• **Instructions to follow**: Every entry is to be returned exactly as it stands; the pictures are to be dropped.

• **Source material**:
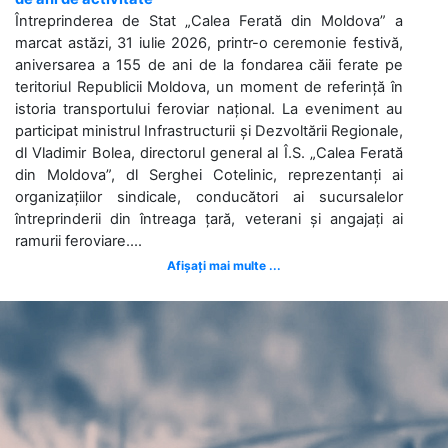
Întreprinderea de Stat „Calea Ferată din Moldova” a
marcat astăzi, 31 iulie 2026, printr-o ceremonie festivă,
aniversarea a 155 de ani de la fondarea căii ferate pe
teritoriul Republicii Moldova, un moment de referință în
istoria transportului feroviar național. La eveniment au
participat ministrul Infrastructurii și Dezvoltării Regionale,
dl Vladimir Bolea, directorul general al Î.S. „Calea Ferată
din Moldova”, dl Serghei Cotelinic, reprezentanți ai
organizațiilor sindicale, conducători ai sucursalelor
întreprinderii din întreaga țară, veterani și angajați ai
ramurii feroviare....
Afișați mai multe ...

• **Response to this task**:
Întreprinderea de Stat „Calea Ferată din Moldova” a
marcat astăzi, 31 iulie 2026, printr-o ceremonie festivă,
aniversarea a 155 de ani de la fondarea căii ferate pe
teritoriul Republicii Moldova, un moment de referință în
istoria transportului feroviar național. La eveniment au
participat ministrul Infrastructurii și Dezvoltării Regionale,
dl Vladimir Bolea, directorul general al Î.S. „Calea Ferată
din Moldova”, dl Serghei Cotelinic, reprezentanți ai
organizațiilor sindicale, conducători ai sucursalelor
întreprinderii din întreaga țară, veterani și angajați ai
ramurii feroviare....
Afișați mai multe ...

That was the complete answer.